Speed: How fast are cached regression runs compared to full LLM inference runs?
Maintainability: When the target application changes, how does the system handle it? Can the agent verify and correct after a cached replay, or does the entire test break?
Scalability: Can the same test intent be deployed to new hardware variants, new languages, or new projects without rewriting?
Readability: Can a system engineer who doesn't write Python understand what the test is checking by reading the intent?
Conclusion
"How does an agent actually run a test?" is a deceptively simple question. The answer involves LLM reasoning, OS-level execution, cached replay, and full audit logging, all orchestrated in a single flow.
This orchestration is what turns a raw AI model into production-grade testing infrastructure. The model provides intelligence. The orchestration layer provides reliability, cost control, and compliance.
For teams currently evaluating agentic testing, the question isn't just "can the AI see the screen?" It's "what orchestrates everything after it sees the screen, and can I trust that at scale?"
FAQ
How is this different from using Claude Computer Use or GPT-4o directly?
Raw LLM APIs provide the reasoning capability but lack the infrastructure around it. There's no built-in caching (every run costs full inference), no deterministic replay (the agent may take different paths each time), no structured audit trail, and limited OS-level device access. AskUI provides the orchestration layer that makes LLM-based testing repeatable, cost-efficient, and compliant.

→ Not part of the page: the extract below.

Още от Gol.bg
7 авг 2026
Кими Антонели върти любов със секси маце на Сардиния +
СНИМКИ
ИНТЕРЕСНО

Does the caching make the agent less intelligent?
No. When a cached trajectory is replayed, the agent verifies the results afterward. If the UI has changed and the replay produced incorrect results, the agent can make corrections. The cache speeds up known-good paths, but the agent's reasoning is still available when things don't match.
What devices does Agent OS support?
Agent OS runs on Windows, macOS, Linux, and Android. For embedded systems and HMI panels, it operates wherever it can be installed as a lightweight runtime on the target environment.
How does this relate to the Eyes and Hands architecture?
Eyes and Hands explains the two core components: the reasoning/planning layer (VisionAgent in the SDK) and Agent OS (execution). This post explains how those components, plus caching and audit logging, are orchestrated together during a real test run.